I don’t know who Jason Hickel is, but I’m in danger of becoming a fan of his. His recent piece, Progress and its Discontents, which was published in New Internationalist in early August, has made the danger acute. Just for starters, it’s an excellent, and data-heavy, critique of Stephen Pinker’s infuriating apologia for today extreme inequality. But it goes far beyond this to show how Pinker and his pal Bill Gates torture the poverty stats in order to support a “New Optimism” that obscures just how terrible the global inequality crisis really is.
Just one quote:
“Consider this rather strange paradox. The UN’s Food and Agricultural Organization (FAO) says that there are 815 million people in the world today who do not have access to enough calories to sustain even ‘minimal’ human activity; some 1.5 billion are food insecure and cannot get enough calories to sustain ‘normal’ human activity; malnutrition is suffered by 2.1 billion.

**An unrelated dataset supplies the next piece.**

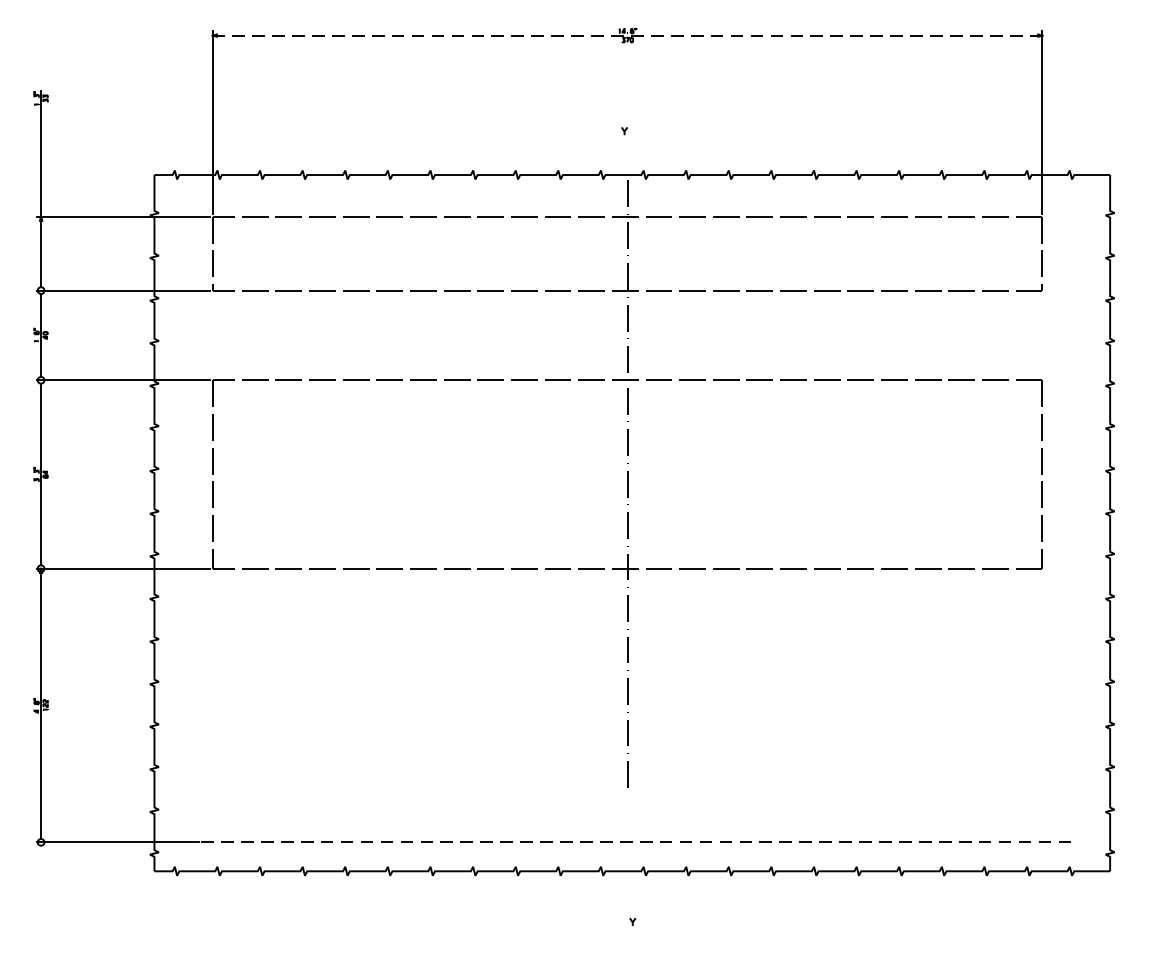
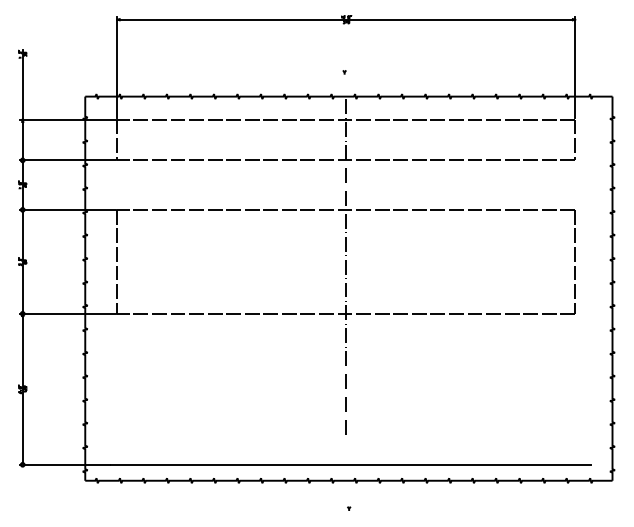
line: (627, 35) -> (346, 19), dashed -> solid
line: (635, 841) -> (350, 464), dashed -> solid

And the FAO says that these numbers are rising. In other words, the $1.90 [poverty] line peddled by Gates and Pinker would have us believe that there are fewer poor people than hungry and malnourished people, and that the number of poor is decreasing even while the number of hungry is rising. “
I can’t recommend this piece too highly, and this despite the fact that it doesn’t have anything to say about the climate crisis.